She grew up in Seattle and Teheran, and lived in Prague from 1994 to 1998. She graduated from the University of Iowa Writers' Workshop, with an MFA in 2001. She completed her PhD in English and Creative Writing at the University of Georgia. Her poems have appeared in Denver Quarterly, Field, the Indiana Review, New American Writing, SAND Journal and Conjunctions. She translates from French and German. Her translations have appeared in Circumference, Action Yes, chicagopostmodernpoetry. She lives in Berlin, Germany.
The Cosmopolitan, both mysterious and inevitable like all truly great writing, is both oasis and mirage for the reader. It takes some presumption to assume the role of the cosmopolitan, to pass gorgeously through the swabbed-for-Semtex-and-C4 jetways. The cosmopolitan upholds both a system and a dream. The system offers a lingua franca for all airline pilots, a worldwide striving for on-time arrivals and departures via gleaming concourses. In the dream the cosmopolitan is aloft, gazing down at local color, a consumer of nationalities enacting the privilege of appreciating the various arts, beauties and flavors. This is, we often say, one small globe. But the reader, enticed to travel in Stonecipher’s precisely observed world, becomes the character below in part one of “Inlay 16 ”: “He wanted to be a citizen of the world and was crushed to discover that the world fields no citizens as such. So he settled for drifting with the voluptés of the clouds. And that is how he met her on a ship from Spain to Morocco, eating clementines and throwing the perfectly spiraled peels into the sea.” The cosmopolitan is the one who knows the difference between the Hutus and the Tutsis.
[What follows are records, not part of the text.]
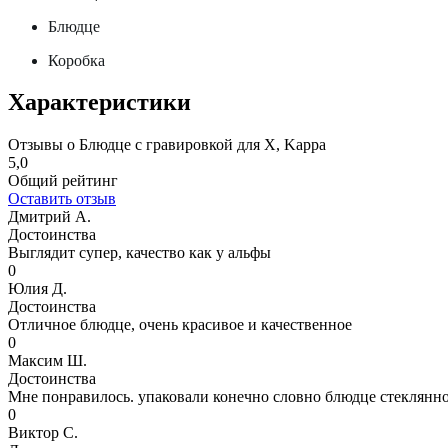
Блюдце
Коробка
Характеристики
Отзывы о Блюдце с гравировкой для X, Kappa
5,0
Общий рейтинг
Оставить отзыв
Дмитрий А.
Достоинства
Выглядит супер, качество как у альфы
0
Юлия Д.
Достоинства
Отличное блюдце, очень красивое и качественное
0
Максим Ш.
Достоинства
Мне понравилось. упаковали конечно словно блюдце стеклянное
0
Виктор С.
On the surface, Souvenir de Constantinople, A Poem by Donna Stonecipher is about travel and about a place, but also about more than that--as any good travel work should be)--as it works itself, stalking and sneaking through, in lyric and even postcard-type fragments.... When Alberto Manuel wrote about The Odyssey, or Salman Rushdie on The Wizard of Oz, both understood that all stories about travel were essentially about home, and the hope of an eventual return. Writing her poem through references that include the journals of Marco Polo, after her trip and her travels, and all that her narrator has learned, is this all Stonecipher is left with?
In her first book of poems, The Reservoir, Donna Stonecipher records her own displacement as the survivor of a world that exists only in reflection. It is a world Stonecipher is “anxious to tell” her “version of,” but “must be careful how many times” she asks “to be rescued” from it. Fear of dissolution—the kind that presages self-disclosure—often results in the revelation that “you can talk for hours before you realize you won’t say it.” Drawing upon the image of the reservoir as a vessel of containment, Stonecipher attempts to record the seepage and evaporation of her world, as well as the function of memory to act as a catch basin for such loss.